In Jack’s office, Will apologizes to him for being a jerk during the session, since it’s obvious Jack really knows what he’s doing.  It’s clear this was about the Santorum aide, and, as Jack interrupts to say, “Bacon.”  Hee.  That’s almost always the best interruption.  Jack goes on that eating bacon every night before bed isn’t a great idea, since it contains a chemical that acts as a neuro-stimulant. Jack has known this ever since Will first mentioned it, but he also actually does know what he’s doing as a therapist so he let Will talk.  Nice.

I still ship Will/Mack, but I hope Will’s ego shrinks a bit before they get back together.

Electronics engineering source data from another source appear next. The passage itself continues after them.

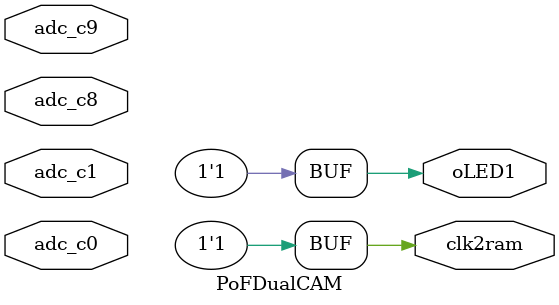
<source format=v>
module PoFDualCAM(
	output oLED1,
	input[1:0] adc_c0,
	input [1:0] adc_c1,
	input [1:0] adc_c8,
	input [1:0] adc_c9,
	
	output clk2ram
);


assign oLED1=1;
assign clk2ram=1;
//on-chip oscillator.
wire clk_hf;
wire clk_lf;
MyOSC osc1(
		.hf_out_en_i(1'b1), 
        .hf_clk_out_o(clk_hf), 
        .lf_clk_out_o(clk_lf)) ;
//on-chip ADC.
reg [3:0] adc0_ch_sel;
reg [3:0] adc1_ch_sel;
wire [11:0] adc0_data;
wire [11:0] adc1_data;

reg adc_convstop;
wire adc_eoc;
wire adc_cog;
MyADC adc_module(
		.adc_en_i(1'b1), //input adc_en_i ; 
        .adc_resetn_i(1'b0), //input adc_resetn_i ; 
        .adc_clk_i(clk_hf), //input adc_clk_i ; 
        .fab_clk_i(clk_hf), //input fab_clk_i ; 
        .adc_cal_i(1'b1), //input adc_cal_i ; 
        .adc_soc_i(1'b0), //input adc_soc_i ;
        .adc_calrdy_o(), //output adc_calrdy_o ; 
        .adc0_ch_sel_i(adc0_ch_sel), //input [3:0] adc0_ch_sel_i ; 
        .adc1_ch_sel_i(adc1_ch_sel),  //input [3:0] adc1_ch_sel_i ; 
        .adc_cog_o(adc_cog), //output adc_cog_o ; 
        .adc_eoc_o(adc_eoc),  //output adc_eoc_o ; 
        .adc_convstop_i(adc_convstop), //input adc_convstop_i ; 
        .adc0_o(adc0_data), //output [11:0] adc0_o ; 
        .adc1_o(adc1_data), //output [11:0] adc1_o ; 
        .ADC_CP0(adc_c0[0]), //input ADC_CP0 ; 
        .ADC_CN0(adc_c0[1]), //input ADC_CN0 ; 
        .ADC_CP1(adc_c1[0]), //input ADC_CP1 ; 
        .ADC_CN1(adc_c1[1]), //input ADC_CN1 ; 
        .ADC_CP8(adc_c8[0]), //input ADC_CP8 ; 
        .ADC_CN8(adc_c8[1]), //input ADC_CN8 ; 
        .ADC_CP9(adc_c9[0]), //input ADC_CP9 ; 
        .ADC_CN9(adc_c9[1])); //input ADC_CN9 ; 

endmodule
</source>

He writes Will a prescription for a mild sleep aid, and tells him to keep seeing a therapist—either him, or someone else.  He should also attend Al-Anon meetings.  Furthermore, based on the ring, Jack thinks Will still has plenty of unresolved issues with Mackenzie.  Will denies this, but onscreen, we see that after Mack saw the ring and left his office, Will took out the receipt for the ring and tore it up.  Hmm.  That plus the fact that he tells Jack that Mackenzie is a good friend and a trusted partner gives me hope that he’ll stop beating her up about the cheating.

I enjoyed this episode even more on rewatch, but the issues I’ve mentioned also stood out even more. I’m hooked and I love the cast, which is no surprise, but I still think Aaron Sorkin needs a brush-up on how to write women who are flawed but not caricatures (which seems to be Maggie’s chief role at this point).  Maybe he could study Joss Whedon’s work or, perhaps, he should just go back and watch the first four seasons of his own West Wing with an eye on CJ Cregg.  With a little work, Sloan could approach the awesomeness of CJ.